Immer wieder gab er dem Orchester Erläuterungen dazu, was dazu auf der Bühne abläuft und was der Komponist beabsichtigt hatte. Die Auswirkungen der Handlung auf der Musik zu erklären, das war Stephan Zilias wichtig. Viele sich manisch wiederholende Stellen sind zum Beispiel „Das Sinnbild für den Wahn im Gehirn von Lear“. Die Musik hatte für mich oft etwas Bedrohliches, es erinnerte mich an die Filmmusik aus „Psycho“. Diese Filmmusik ist Streichermusik und heute gab es nur Streicher, das trug wohl dazu noch bei. „Betrunkene Glissandi“ erklangen zu einer Chorszene von angeheiterten Menschen. Zur Begleitung des Narren, einer Art Sprechrolle, reduzierte sich die Besetzung auf die Besetzung eines Kammerorchesters, eines Streichquartetts: die Musik darf hier die Stimme nicht übertönen. Flageolett-Töne ertönen immer an Stellen, an denen es unheimlich wird.
An der einen Stelle musste das Orchester Septolen spielen. Stephan Zilias bat das Orchester um ein prägnantes siebensilbiges Wort, das man dazu vor sich hinsprechen könnte. „Das könnt ihr mir nachher mal sagen!“ Es gab viel Lachen in der Probe, die Stimmung schien gut zu sein. Auf Fragen aus dem Orchester ging Stephan Zilias sofort ein, offenbar konnte auch alles zur Zufriedenheit aller geklärt werden.
Besonders faszinierend fand ich die Probe der „Sturmszene“. Hier baut sich allmählich in den Streichern ein gigantischer Toncluster auf, ein vibrierendes, vor Spannung fast berstendes Tongebirge. „Wie eine sich langsam aufbauende, kilometerhohe Gewitterwolke“, so nannte Stephan Zilias das. Besser lässt es sich auch kaum ausdrücken. Außerordentlich komplex ist hier die Musik, aber auf absolut exakte Wiedergabe kam es ihm hier nicht an, hier ist der Gesamteindruck entscheidend. „Da ist sehr viel Schutzblech dabei.“
Diese Probe war wirklich etwas ganz Besonderes, gern wieder!
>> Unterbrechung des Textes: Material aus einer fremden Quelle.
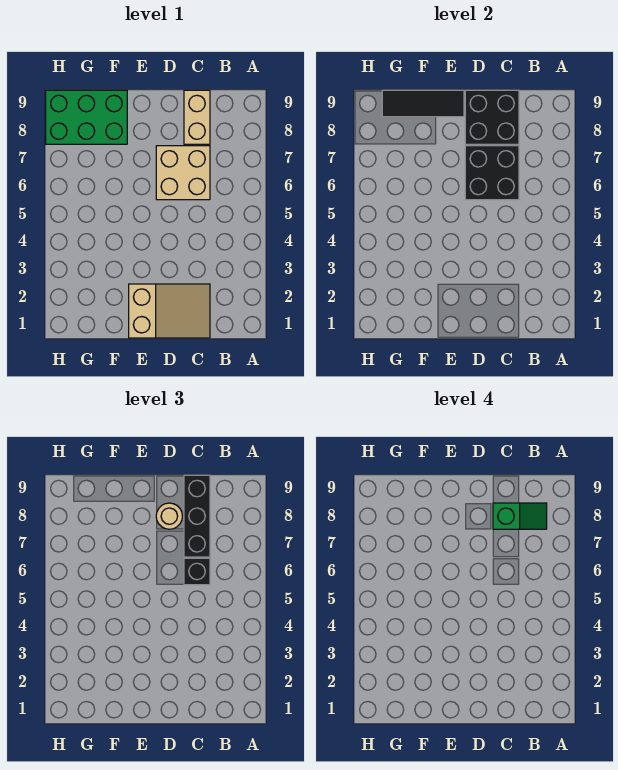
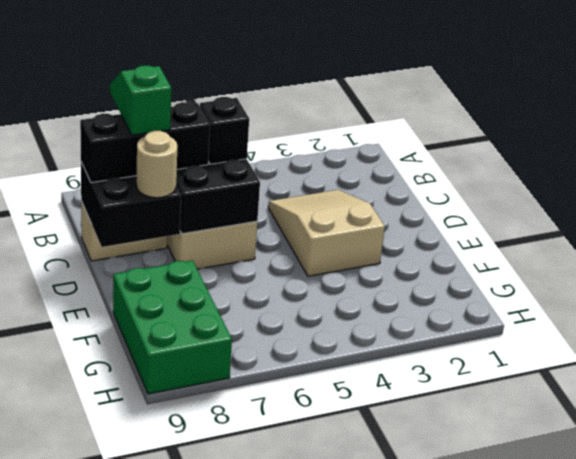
tan slope C1:E2 level 1 top E -> tan slope C3:E4 level 1 top E
black tile E9:G9 level 2 -> none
Ich empfand es als Wertschätzung, dass wir schon am ersten Probentag zuhören durften. Hier konnten wir ja kein schon fein abgestimmtes Zusammenspiel erwarten. Wir bekamen das aber trotzdem zu hören, das Niedersächsische Staatsorchester ist eben ein sehr gutes Orchester!
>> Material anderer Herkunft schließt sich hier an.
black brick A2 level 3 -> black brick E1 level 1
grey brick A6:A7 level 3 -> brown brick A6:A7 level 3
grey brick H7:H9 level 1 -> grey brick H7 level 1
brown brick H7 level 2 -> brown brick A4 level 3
Nach 90 Minuten war die Streicherprobe beendet, nach einer Pause waren dann die Bläser dran (ohne uns). Wir tauschten dann noch mit Mitgliedern des Orchesters Septolen-Merksprüche aus. „Tomatensalatdressing“ war toll, aber mein „Gewitter aus Septolen“ gefiel mir auch. Beim Gang zur U-Bahn übte ich dann eifrig Septolen zum normalen Geh-Rhythmus, Proben haben eben unerwartete Nebenwirkungen.